What would you do with this old PC if you had €0 to invest in it?
I have an older desktop sitting around with:
- AMD FX-6100, 6 cores at 3.3 GHz
- NVIDIA GeForce GT 730
- 24 GB RAM
- ASRock 970 Extreme R2.0 motherboard
- One SSD and one HDD
It still works, but I currently have no money to upgrade it or turn it into an ambitious homelab project.
I am trying to decide what would be the most useful and least wasteful thing to do with it.
A few possibilities I have considered:
- Install a lightweight Linux distribution and use it for experiments
- Turn it into a local server, NAS, self-hosting box, or automation playground
- Use it to learn more about local AI, although I assume the GT 730 is far too limited for most modern models
- Keep it until I have money for a few upgrades
- Sell it cheaply and put the money towards a newer, more energy-efficient machine
My main concern with using it as a server is electricity consumption. Keeping an older FX-based desktop running all day might cost more, both financially and environmentally, than the practical value it provides.
What would you do in my situation?
Are there any genuinely useful €0 experiments this hardware is still suitable for? Is it worth keeping, or would selling it or reusing the parts elsewhere be the more sensible choice?


I don’t think that GPU is for modern PC gaming as one of my machines with close specs struggles with DOTA 2, but older games and emulation is going to be okay.
I’d look into BIOS in that thing and if you can reliably downvolt, dumb it down, so it doesn’t have a lot of overhead over the tasks you give it.
I doubt you can use it for local LLMs, but I do think if you’d get a grip of server/vm tooling, it’d be a huge benefit outweighting it’s energy consumption, that’s you investing into your experience and knowledge. It’s golden. Even if tasks you ran on it are not efficient or needed, you’d get an understanding of how to do a lot of things that can come up handy.
Your point about treating the electricity use as an investment in learning was probably the most useful perspective for me.
I am interested in automation, local AI and self-hosting, so even if this is not an efficient permanent server, it could still be a very useful experimental machine. I think I will keep it off most of the time and switch it on specifically for learning, backups, AI experiments or older games.

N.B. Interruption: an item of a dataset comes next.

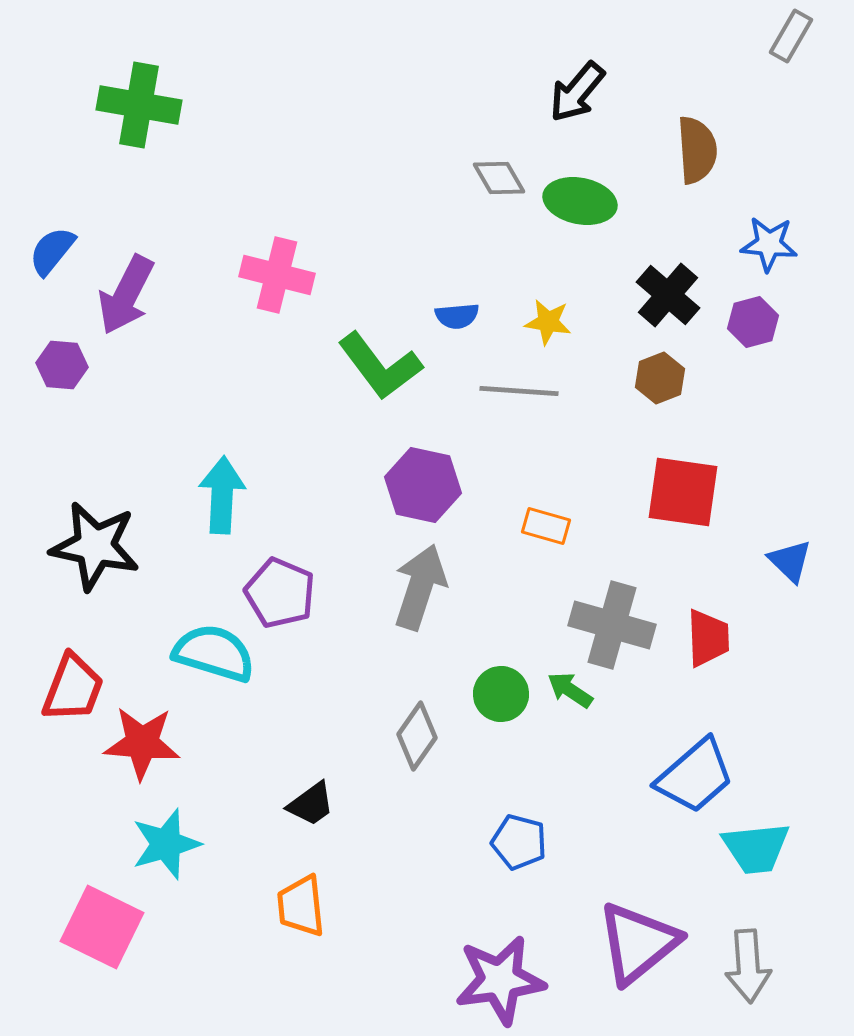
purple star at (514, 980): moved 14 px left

I will also look into undervolting once I have checked the exact motherboard and measured how stable the machine is. Thanks for pushing me to think about the value of the skills rather than only the efficiency of the hardware.
A stretch goal might be 24/7 running a pi zero or openwrt router next to it so you can turn the machine on remotely.
The benefit of doing your work or learning on that machine, even if your laptop is faster, is that you can offload heavy or long running things and save your laptop battery when mobile. Want to compile something? Run some local llm job? Build a new docker image? Start it, close your laptop and go about your day. Open it later to see the thing is done and your laptop still has 99% battery. (This will require, at minimum, learning about SSH, tmux, networking, wake on lan, and probably VPNs like wireguard or tailscale, or maybe dynamic DNS - lots of fun).
You do need something running all the time to do remote WOL because those packets don’t work over the Internet, but there are lots of Linux computers that use less electricity than your typical bedside alarm clock. Even an old phone might work.